WHAT IS EXPECTED — Convert the text lines of all the items below into a single JSON list of strings, one string per line, omitting blank lines and leaving out the pictures.
-- EXTRACTED MATERIAL follows --
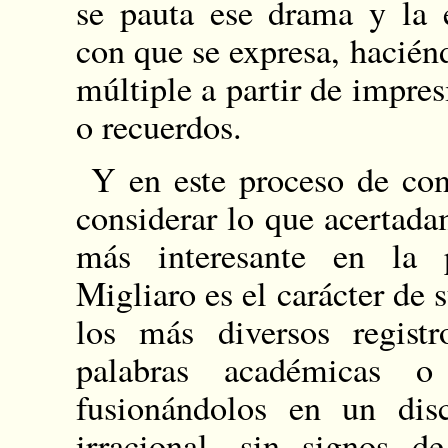
se pauta ese drama y la 
con que se expresa, hacién
múltiple a partir de impre
o recuerdos.
Y en este proceso de cons
considerar lo que acertad
más interesante en la 
Migliaro es el carácter de s
los más diversos registr
palabras académicas o q
fusionándolos en un dis
irracional, sin signos 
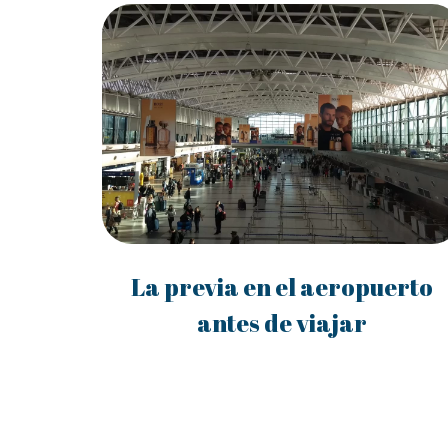
La previa en el aeropuerto
antes de viajar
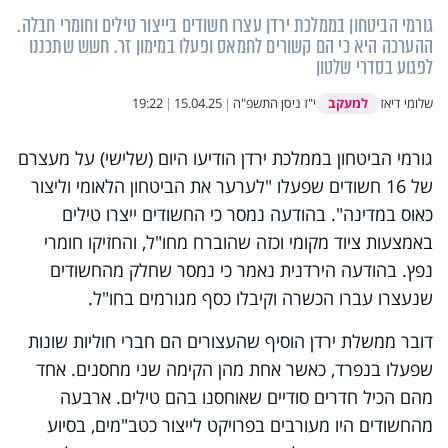
גורמי הביטחון בממלכת ירדן עצרו חשודים בייצור טילים וחומרי חבלה.
ההערכה היא כי הם קשורים לחמאס ופעלו במימון זר. חשש שתכננו
לפגוע בסדרי שלטון
למעקב
שלומי דיאז
י"ז ניסן התשפ"ה
|
15.04.25
|
19:22
גורמי הביטחון בממלכת ירדן הודיעו היום (שלישי) על מעצרם
של 16 חשודים שפעלו "לערער את הביטחון הלאומי וליצור
כאוס במדינה". בהודעה נמסר כי החשודים ייצרו טילים
באמצעות ציוד מקומי וכזה שהוברח מחו"ל, והחזיקו חומרי
נפץ. בהודעה הירדנית נאמר כי נמסר שחלק מהחשודים
שנעצרו עברו הכשרה וקיבלו כסף מגורמים בחו"ל.
דובר ממשלת ירדן הוסיף שהעצורים הם חברי חוליות שונות
שפעלו בנפרד, כאשר אחת מהן הקימה שני מחסנים. אחד
מהם הכיל חדרים סודיים שאוחסנו בהם טילים. ארבעה
מהחשודים היו מעורבים בפרויקט לייצור כטב"מים, בסיוע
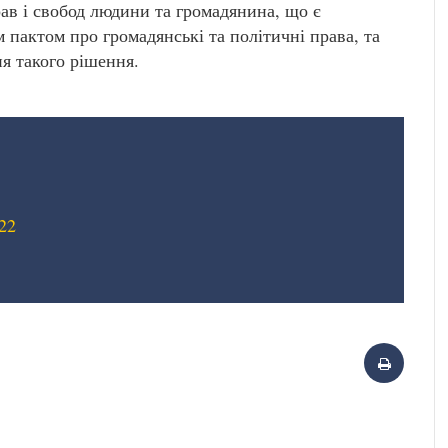
ав і свобод людини та громадянина, що є
 пактом про громадянські та політичні права, та
я такого рішення.
22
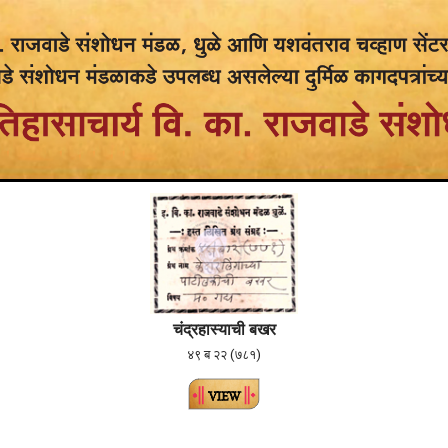
चंद्रहास्याची बखर
४९ ब २२ (७८१)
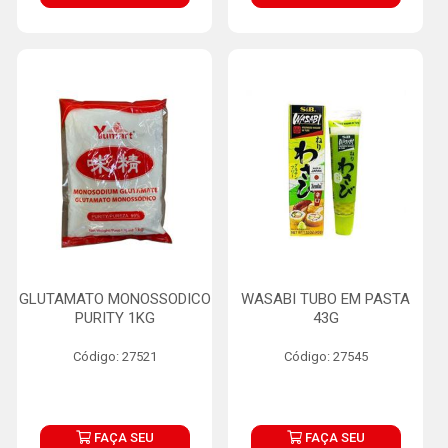
GLUTAMATO MONOSSODICO
WASABI TUBO EM PASTA
PURITY 1KG
43G
Código: 27521
Código: 27545
FAÇA SEU
FAÇA SEU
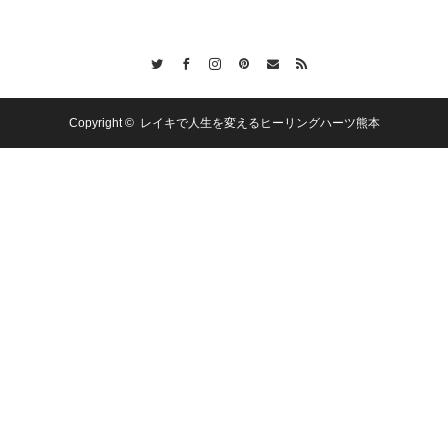
Twitter
Facebook
Instagram
Pinterest
Contact
RSS
Copyright ©
レイキで人生を変えるヒーリングハーツ熊本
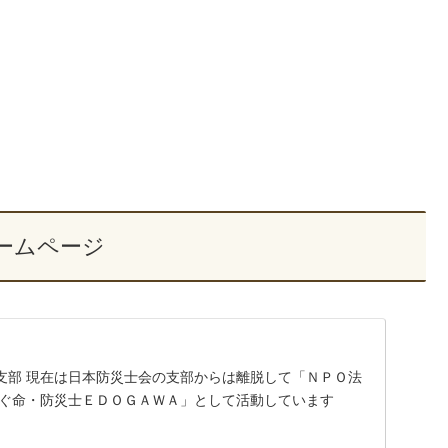
ームページ
支部 現在は日本防災士会の支部からは離脱して「ＮＰＯ法
なぐ命・防災士ＥＤＯＧＡＷＡ」として活動しています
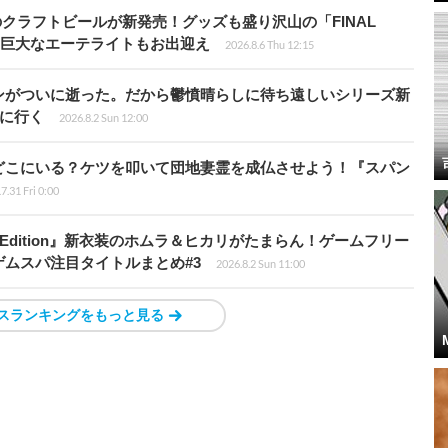
のクラフトビールが新発売！グッズも盛り沢山の「FINAL
P」では巨大なエーテライトもお出迎え
2026.8.6 Thu 12:15
ンがついに逝った。だから鬱憤晴らしに待ち遠しいシリーズ新
6』に行く
2026.8.2 Sun 12:00
どこにいる？ケツを叩いて団地妻霊を成仏させよう！『スパン
7.31 Fri 0:00
ch 2 Edition』新衣装のホムラ＆ヒカリがたまらん！ゲームフリー
ムスパ注目タイトルまとめ#3
2026.8.2 Sun 11:00
スランキングをもっと見る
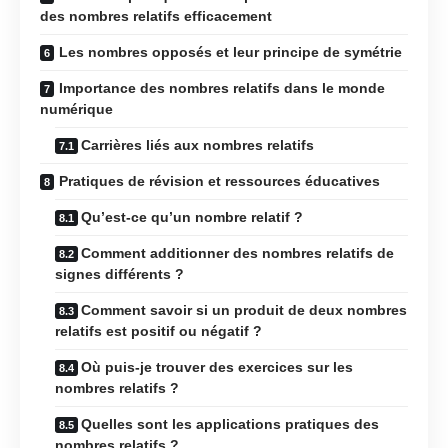
des nombres relatifs efficacement
Les nombres opposés et leur principe de symétrie
Importance des nombres relatifs dans le monde
numérique
Carrières liés aux nombres relatifs
Pratiques de révision et ressources éducatives
Qu’est-ce qu’un nombre relatif ?
Comment additionner des nombres relatifs de
signes différents ?
Comment savoir si un produit de deux nombres
relatifs est positif ou négatif ?
Où puis-je trouver des exercices sur les
nombres relatifs ?
Quelles sont les applications pratiques des
nombres relatifs ?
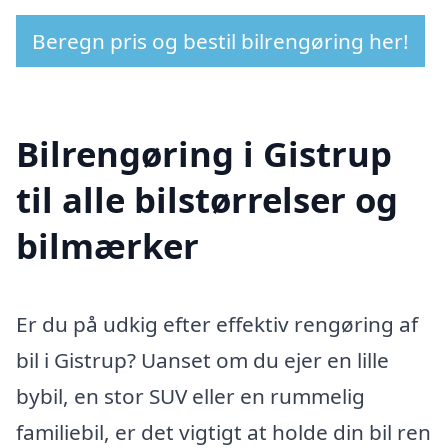
Beregn pris og bestil bilrengøring her!
Bilrengøring i Gistrup
til alle bilstørrelser og
bilmærker
Er du på udkig efter effektiv rengøring af
bil i Gistrup? Uanset om du ejer en lille
bybil, en stor SUV eller en rummelig
familiebil, er det vigtigt at holde din bil ren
-- EXTRACTED MATERIAL concluded --
ANSWER TO THIS TASK —
[
  "se pauta ese drama y la ",
  "con que se expresa, hacién",
  "múltiple a partir de impre",
  "o recuerdos.",
  "Y en este proceso de cons",
  "considerar lo que acertad",
  "más interesante en la ",
  "Migliaro es el carácter de s",
  "los más diversos registr",
  "palabras académicas o q",
  "fusionándolos en un dis",
  "irracional, sin signos ",
  "La previa en el aeropuerto",
  "antes de viajar",
  "גורמי הביטחון בממלכת ירדן עצרו חשודים בייצור טילים וחומרי חבלה.",
  "ההערכה היא כי הם קשורים לחמאס ופעלו במימון זר. חשש שתכננו",
  "לפגוע בסדרי שלטון",
  "למעקב",
  "שלומי דיאז",
  "י\"ז ניסן התשפ\"ה",
  "|",
  "15.04.25",
  "|",
  "19:22",
  "גורמי הביטחון בממלכת ירדן הודיעו היום (שלישי) על מעצרם",
  "של 16 חשודים שפעלו \"לערער את הביטחון הלאומי וליצור",
  "כאוס במדינה\". בהודעה נמסר כי החשודים ייצרו טילים",
  "באמצעות ציוד מקומי וכזה שהוברח מחו\"ל, והחזיקו חומרי",
  "נפץ. בהודעה הירדנית נאמר כי נמסר שחלק מהחשודים",
  "שנעצרו עברו הכשרה וקיבלו כסף מגורמים בחו\"ל.",
  "דובר ממשלת ירדן הוסיף שהעצורים הם חברי חוליות שונות",
  "שפעלו בנפרד, כאשר אחת מהן הקימה שני מחסנים. אחד",
  "מהם הכיל חדרים סודיים שאוחסנו בהם טילים. ארבעה",
  "מהחשודים היו מעורבים בפרויקט לייצור כטב\"מים, בסיוע",
  "ав і свобод людини та громадянина, що є",
  " пактом про громадянські та політичні права, та",
  "я такого рішення.",
  "22",
  "चंद्रहास्याची बखर",
  "४९ ब २२ (७८१)",
  "GLUTAMATO MONOSSODICO",
  "WASABI TUBO EM PASTA",
  "PURITY 1KG",
  "43G",
  "Código: 27521",
  "Código: 27545",
  "FAÇA SEU",
  "FAÇA SEU",
  "Twitter",
  "Facebook",
  "Instagram",
  "Pinterest",
  "Contact",
  "RSS",
  "Copyright ©",
  "レイキで人生を変えるヒーリングハーツ熊本",
  "ームページ",
  "支部 現在は日本防災士会の支部からは離脱して「ＮＰＯ法",
  "なぐ命・防災士ＥＤＯＧＡＷＡ」として活動しています",
  "のクラフトビールが新発売！グッズも盛り沢山の「FINAL",
  "P」では巨大なエーテライトもお出迎え",
  "2026.8.6 Thu 12:15",
  "ンがついに逝った。だから鬱憤晴らしに待ち遠しいシリーズ新",
  "6』に行く",
  "2026.8.2 Sun 12:00",
  "どこにいる？ケツを叩いて団地妻霊を成仏させよう！『スパン",
  "7.31 Fri 0:00",
  "ch 2 Edition』新衣装のホムラ＆ヒカリがたまらん！ゲームフリー",
  "ムスパ注目タイトルまとめ#3",
  "2026.8.2 Sun 11:00",
  "スランキングをもっと見る",
  "des nombres relatifs efficacement",
  "Les nombres opposés et leur principe de symétrie",
  "Importance des nombres relatifs dans le monde",
  "numérique",
  "Carrières liés aux nombres relatifs",
  "Pratiques de révision et ressources éducatives",
  "Qu’est-ce qu’un nombre relatif ?",
  "Comment additionner des nombres relatifs de",
  "signes différents ?",
  "Comment savoir si un produit de deux nombres",
  "relatifs est positif ou négatif ?",
  "Où puis-je trouver des exercices sur les",
  "nombres relatifs ?",
  "Quelles sont les applications pratiques des",
  "nombres relatifs ?",
  "Beregn pris og bestil bilrengøring her!",
  "Bilrengøring i Gistrup",
  "til alle bilstørrelser og",
  "bilmærker",
  "Er du på udkig efter effektiv rengøring af",
  "bil i Gistrup? Uanset om du ejer en lille",
  "bybil, en stor SUV eller en rummelig",
  "familiebil, er det vigtigt at holde din bil ren"
]